Solar developers like ReVision are partnering with communities in a variety of ways:

  • Designing and constructing rooftop and ground-mount solar arrays to power municipal facilities; ​
  • Leasing municipal land for community solar farms, providing a new source of municipal revenue and serving residential, business, nonprofit and municipal energy users​;
  • Re-developing brownfields and other formerly contaminated/disturbed sites into solar farms, which now benefit from special federal incentives under the Inflation Reduction Act;
  • Offering power purchase agreements (PPAs) and community solar rebate programs that allow municipalities to enjoy significant long-term savings on energy costs; and,
  • Helping to secure grant funds and other creative financing mechanisms that expand access to solar benefits for low and moderate-income households.

Each of these opportunities for municipalities has been enhanced by the federal and state policies highlighted above.

Looking Ahead

New Hampshire is making progress on solar, however we continue to lag behind our neighboring states as this chart shows:


We expect New Hampshire’s percentage to trend upwards, as policy changes have expanded opportunities for all those interested in going solar, and particularly for municipalities, school districts, public housing authorities and other small governmental entities in the Granite State.

Careful analysis of the value of solar on the grid from the NH Dept. of Energy finds that as more municipalities go solar, they save money not just for themselves but also for the public at large.
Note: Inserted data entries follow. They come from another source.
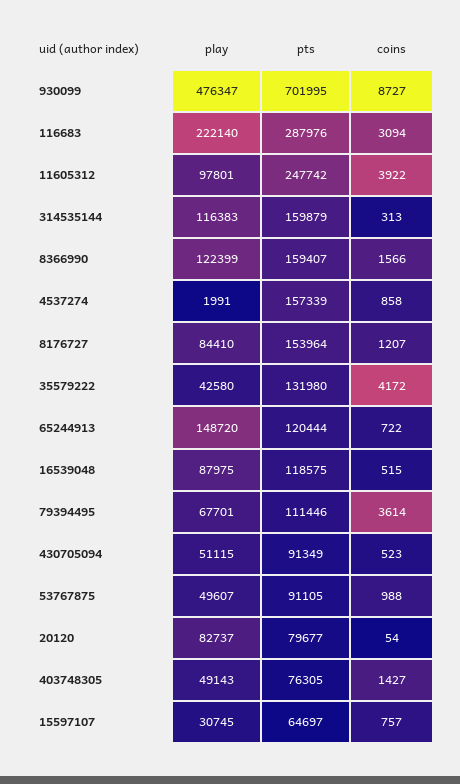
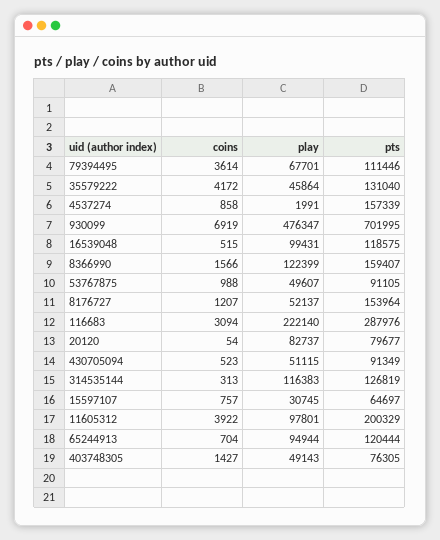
coins, 930099: 8727 -> 6919
pts, 11605312: 247742 -> 200329
pts, 314535144: 159879 -> 126819
play, 8176727: 84410 -> 52137
play, 35579222: 42580 -> 45864
pts, 35579222: 131980 -> 131040
play, 65244913: 148720 -> 94944
coins, 65244913: 722 -> 704
play, 16539048: 87975 -> 99431

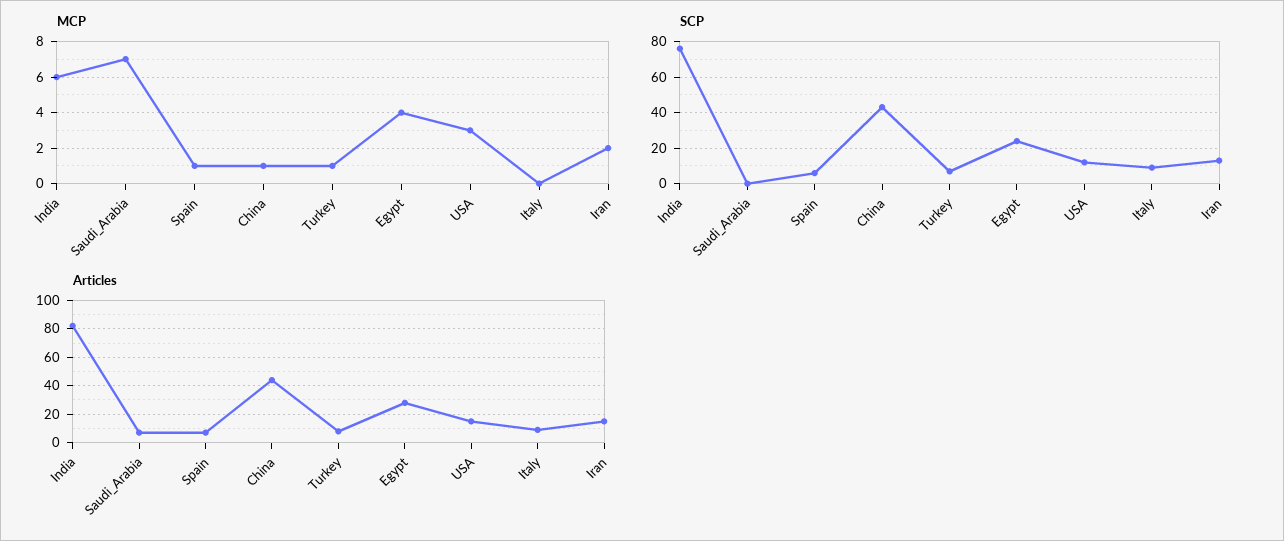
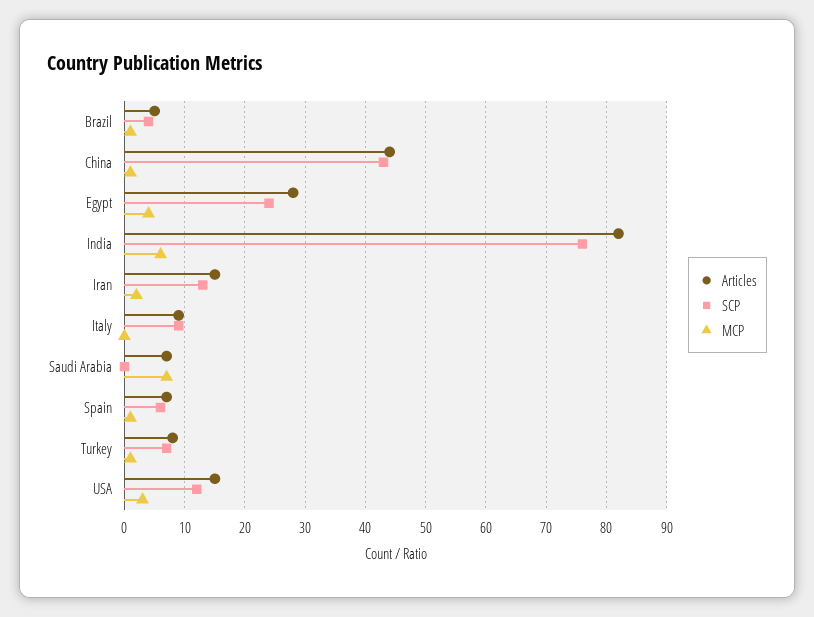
Articles, Brazil: none -> 5
SCP, Brazil: none -> 4
MCP, Brazil: none -> 1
To accelerate the transition to clean, locally generated and lower-cost renewable energy, and to provide even more opportunities for New Hampshire communities to go solar in the years to come, here are a few things that would make a big difference:

  • Make further improvements to State policy, particularly in net metering and our renewable portfolio standards.
  • Establish meaningful local and statewide climate and clean energy goals (we are the only state in New England lacking such);
  • Equitably address the growing challenge and costs of interconnecting renewable energy systems into our electric grid.

Local solar businesses stand ready to help municipalities and policy-makers explore the many economic and environmental benefits of solar energy. With so many new and enhanced opportunities available, there has never been a better time for New Hampshire communities to go solar.